After he hung up, Randolph stood by the telephone, still chewing his lip. Could you clean up something like a slum for say fifty thousand dollars? Oswald would double the figure in his own mind, of course, always did. But he'd get the sales out of it. His contract was tied to sales.

Yes, he thought, it was best to call him off the track he was on now. Lawyers or no lawyers, that sort of thing was dangerous.

It took a week, and it took every member of the staff that could be pulled off other programs, as well as the ones assigned to Witch.

The "slum" had been located—three buildings in a short block just up from the Battery, surrounded by new buildings. It was a one-privy-to-a-floor, cold-water only setup, with a family living in every room. It existed on high-value land only because the land and buildings were tied up in an estate and couldn't be sold. But they could be remodeled and thrown into one, and contracts were signed, permissions granted, the paperwork alone filled nearly a complete file cabinet.

It would take double the fifty thousand dollars, of course—maybe more. But Randolph had authorized it, hadn't he? He always named half the figure—or less—than he meant to be used.

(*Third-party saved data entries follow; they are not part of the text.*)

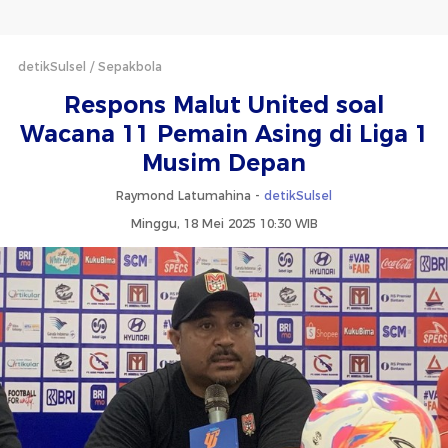
detikSulsel
Sepakbola
Respons Malut United soal
Wacana 11 Pemain Asing di Liga 1
Musim Depan
Raymond Latumahina -
detikSulsel
Minggu, 18 Mei 2025 10:30 WIB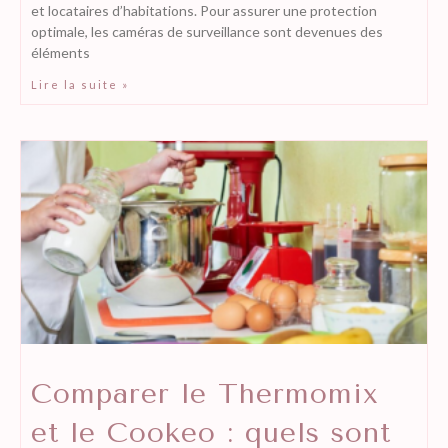
et locataires d’habitations. Pour assurer une protection
optimale, les caméras de surveillance sont devenues des
éléments
Lire la suite »
Comparer le Thermomix
et le Cookeo : quels sont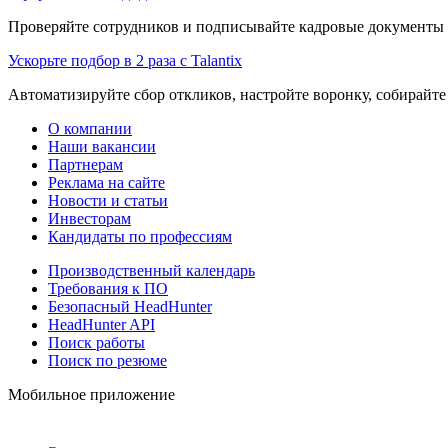
Проверяйте сотрудников и подписывайте кадровые документы 
Ускорьте подбор в 2 раза с Talantix
Автоматизируйте сбор откликов, настройте воронку, собирайте
О компании
Наши вакансии
Партнерам
Реклама на сайте
Новости и статьи
Инвесторам
Кандидаты по профессиям
Производственный календарь
Требования к ПО
Безопасный HeadHunter
HeadHunter API
Поиск работы
Поиск по резюме
Мобильное приложение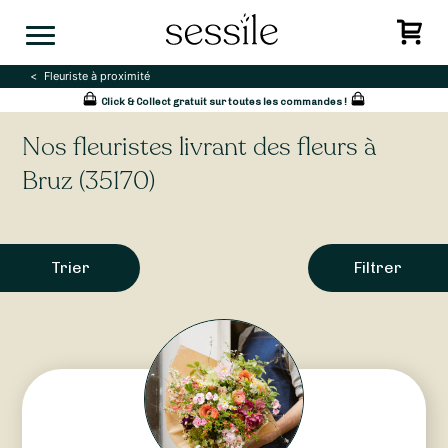
Skip
to
content
Fleuriste à proximité
Click & Collect gratuit sur toutes les commandes !
Nos fleuristes livrant des fleurs à
Bruz (35170)
Trier
Filtrer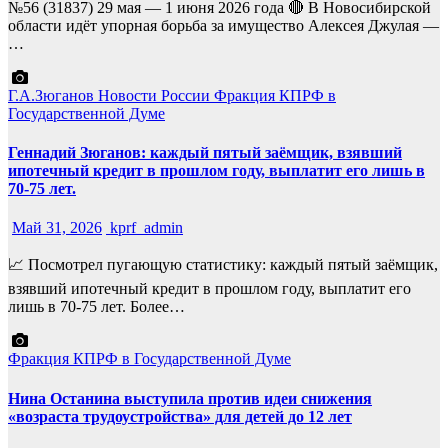
№56 (31837) 29 мая — 1 июня 2026 года 🔴 В Новосибирской
области идёт упорная борьба за имущество Алексея Джулая —
…
Г.А.Зюганов
Новости России
Фракция КПРФ в
Государственной Думе
Геннадий Зюганов: каждый пятый заёмщик, взявший
ипотечный кредит в прошлом году, выплатит его лишь в
70-75 лет.
Май 31, 2026
kprf_admin
📈 Посмотрел пугающую статистику: каждый пятый заёмщик,
взявший ипотечный кредит в прошлом году, выплатит его
лишь в 70-75 лет. Более…
Фракция КПРФ в Государственной Думе
Нина Останина выступила против идеи снижения
«возраста трудоустройства» для детей до 12 лет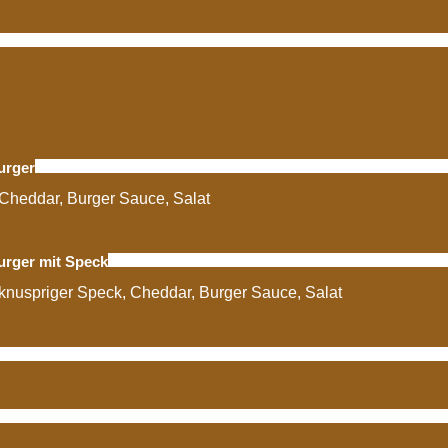
urger
Cheddar, Burger Sauce, Salat
urger mit Speck
knuspriger Speck, Cheddar, Burger Sauce, Salat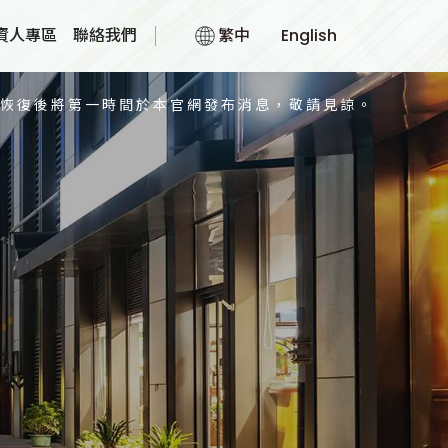
請見諒。
資人專區
聯絡我們
繁中
English
待恢復後將第一時間於本官網發布消息，敬請見諒。
術
統
術
料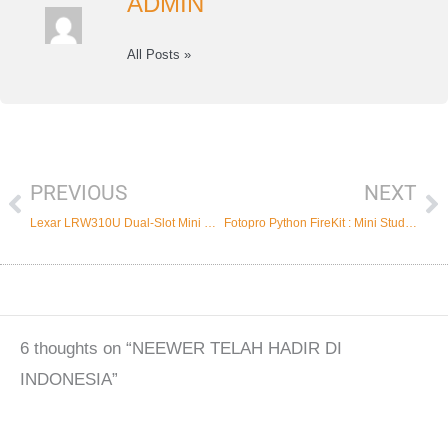
ADMIN
All Posts »
PREVIOUS
NEXT
Prev
Ne
Lexar LRW310U Dual-Slot Mini Card Reader USB-A dan Type C
Fotopro Python FireKit : Mini Studio Dalam Satu Genggaman
6 thoughts on “NEEWER TELAH HADIR DI
INDONESIA”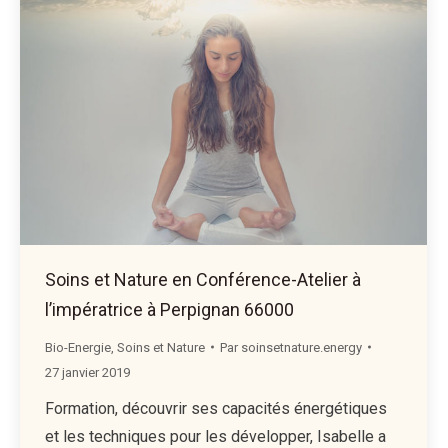
Soins et Nature en Conférence-Atelier à
l’impératrice à Perpignan 66000
Bio-Energie
,
Soins et Nature
Par
soinsetnature.energy
27 janvier 2019
Formation, découvrir ses capacités énergétiques
et les techniques pour les développer, Isabelle a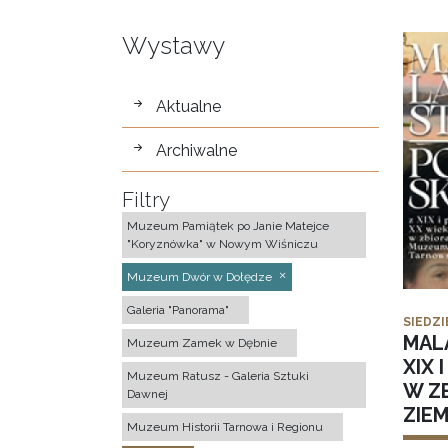
Wystawy
wystawy
Aktualne
Archiwalne
Filtry
Muzeum Pamiątek po Janie Matejce
"Koryznówka" w Nowym Wiśniczu
Muzeum Dwór w Dołędze
Galeria "Panorama"
SIEDZI
MAL
Muzeum Zamek w Dębnie
XIX 
Muzeum Ratusz - Galeria Sztuki
W Z
Dawnej
ZIE
Muzeum Historii Tarnowa i Regionu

Anyhow, international ratings and sales would more than make up the purse, because this thing would hit socko. Worry about the cash was the last thing that was bothering Oswald. He had a bear by the tail, and his contract price was tied to the gross....

The show was ballyhooed the whole week while the work went on.

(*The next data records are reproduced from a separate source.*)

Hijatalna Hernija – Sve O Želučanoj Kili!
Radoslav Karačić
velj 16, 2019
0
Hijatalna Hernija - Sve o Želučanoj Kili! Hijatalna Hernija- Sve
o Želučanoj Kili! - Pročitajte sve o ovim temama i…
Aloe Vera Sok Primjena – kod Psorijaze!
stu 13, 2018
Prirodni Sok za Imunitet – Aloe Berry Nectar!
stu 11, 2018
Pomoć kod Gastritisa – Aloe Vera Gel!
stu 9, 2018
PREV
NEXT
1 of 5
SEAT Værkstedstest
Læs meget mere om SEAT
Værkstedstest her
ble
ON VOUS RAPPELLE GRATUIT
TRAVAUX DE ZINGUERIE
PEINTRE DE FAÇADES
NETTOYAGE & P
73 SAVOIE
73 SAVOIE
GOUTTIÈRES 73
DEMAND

"Clean, clean, Witch clean—what's the witches next big cleanup? Witches of the world, unite—let's cleanup this old world and make it livable...."

The night the new cleanup job was to show, Randolph tuned in his TV as ignorant of the details as the next viewer. It worried him a little that Oswald insisted on keeping him in the dark on everything except the fact that it would be a slum cleanup, but he had the best p.r. men and the best lawyers in the country working on it, he told himself; and certainly the sales charts for the past two weeks had been spectacular.

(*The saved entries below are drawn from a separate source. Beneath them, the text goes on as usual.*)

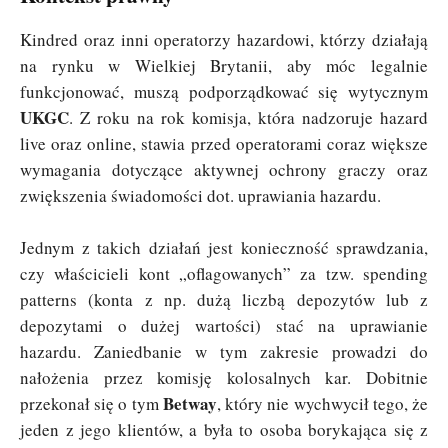
Kindred oraz inni operatorzy hazardowi, którzy działają
na rynku w Wielkiej Brytanii, aby móc legalnie
funkcjonować, muszą podporządkować się wytycznym
UKGC
. Z roku na rok komisja, która nadzoruje hazard
live oraz online, stawia przed operatorami coraz większe
wymagania dotyczące aktywnej ochrony graczy oraz
zwiększenia świadomości dot. uprawiania hazardu.
Jednym z takich działań jest konieczność sprawdzania,
czy właścicieli kont „oflagowanych” za tzw. spending
patterns (konta z np. dużą liczbą depozytów lub z
depozytami o dużej wartości) stać na uprawianie
hazardu. Zaniedbanie w tym zakresie prowadzi do
nałożenia przez komisję kolosalnych kar. Dobitnie
Betway
przekonał się o tym
, który nie wychwycił tego, że
jeden z jego klientów, a była to osoba borykająca się z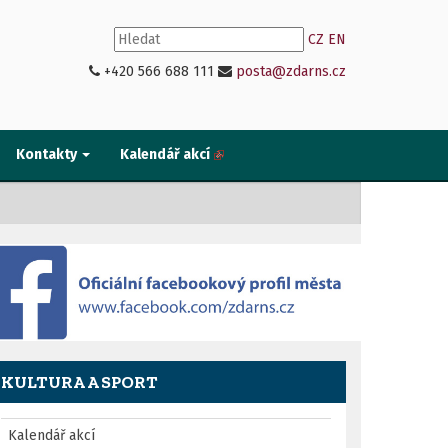
CZ
EN
+420 566 688 111
posta@zdarns.cz
Kontakty
Kalendář akcí
KULTURA A SPORT
Kalendář akcí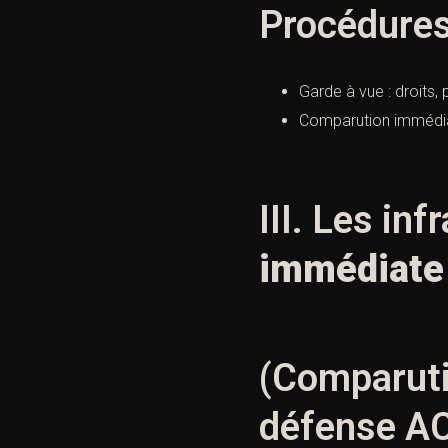
Procédures
Garde à vue : droits,
Comparution immédia
III. Les in
immédiate
(Comparuti
défense AC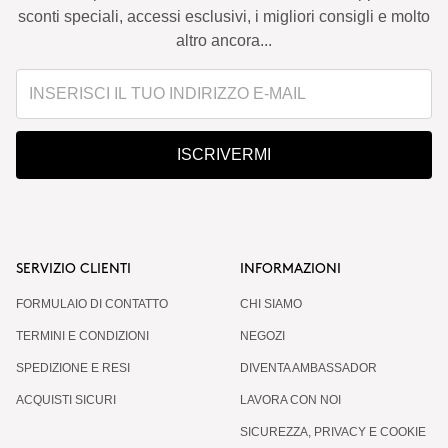
sconti speciali, accessi esclusivi, i migliori consigli e molto
altro ancora...
ISCRIVERMI
SERVIZIO CLIENTI
INFORMAZIONI
FORMULAIO DI CONTATTO
CHI SIAMO
TERMINI E CONDIZIONI
NEGOZI
SPEDIZIONE E RESI
DIVENTA AMBASSADOR
ACQUISTI SICURI
LAVORA CON NOI
SICUREZZA, PRIVACY E COOKIE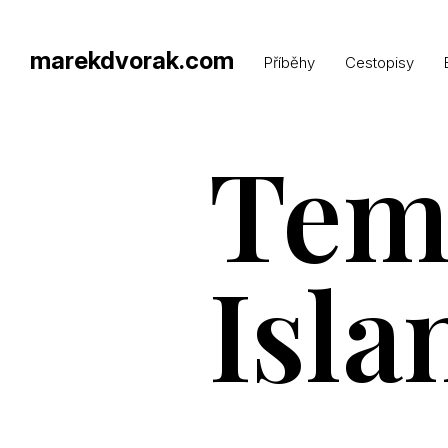
marekdvorak.com
Příběhy
Cestopisy
Tem
Isla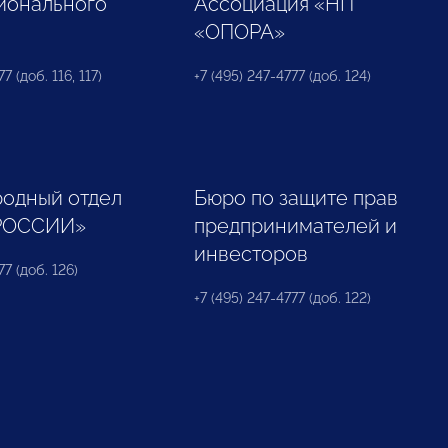
ионального
Ассоциация «НП
«ОПОРА»
7 (доб. 116, 117)
+7 (495) 247-4777 (доб. 124)
одный отдел
Бюро по защите прав
РОССИИ»
предпринимателей и
инвесторов
77 (доб. 126)
+7 (495) 247-4777 (доб. 122)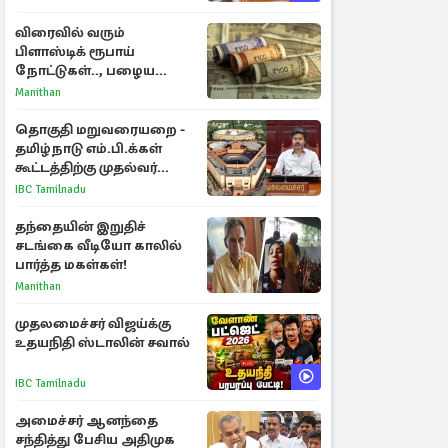
விரைவில் வரும்
பிளாஸ்டிக் ரூபாய்
நோட்டுகள்.., பழைய
காகித நோட்டுகள்
Manithan
செல்லுமா?
தொகுதி மறுவரையறை -
தமிழ்நாடு எம்.பி.க்கள்
கூட்டத்திற்கு முதல்வர்
விஜய் அழைப்பு
IBC Tamilnadu
தந்தையின் இறுதிச்
சடங்கை வீடியோ காலில்
பார்த்த மகள்கள்!
Manithan
முதலமைச்சர் விஜய்க்கு
உதயநிதி ஸ்டாலின் சவால்
IBC Tamilnadu
அமைச்சர் ஆனந்தை
சந்தித்து பேசிய அதிமுக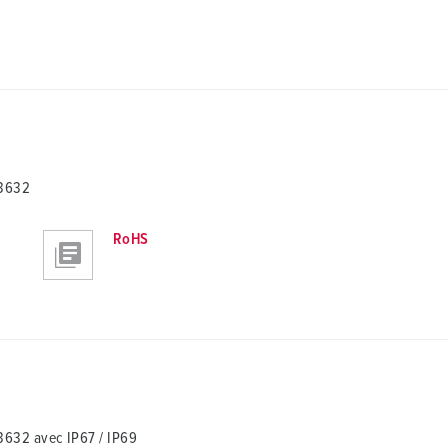
13632
RoHS
632 avec IP67 / IP69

"We can count on the biggest TV audience of the year tonight," Oswald had told him gleefully at noon. "The buildup's been a natural, and those 'Salem with a new twist and a singing commercial' plugs have been continued on this network—the cost of that was comparatively small—and I've even gotten them onto a few of the really big shows to boot."

Bill Howard came on the screen, his big homely face leaning across the desk toward the TV audience.

"The biggest news in the country right now," Bill said in a solemn tone, "is the biggest single cleanup job in the country today.

"There's a slum," Bill said, "right here in New York that the Witches of the world will unite to cleanup—tonight."

Then he put on the full power of the personality that made him the most listened-to newscaster on the air, TV and radio. The manner that made the news sound human, like it really happened to real people. He put it on full power, and went to work.

First he showed a big map of New York, and talked about how people thought of it as a big, impersonal place, but it wasn't. He made it everybody's home town.

Then he traced the map right down to the exact spot where the buildings were. Then he turned on a movie, and he showed the back-door, garbage strewn, and a room where a family slept, seven of them, and the privy they shared with five other families.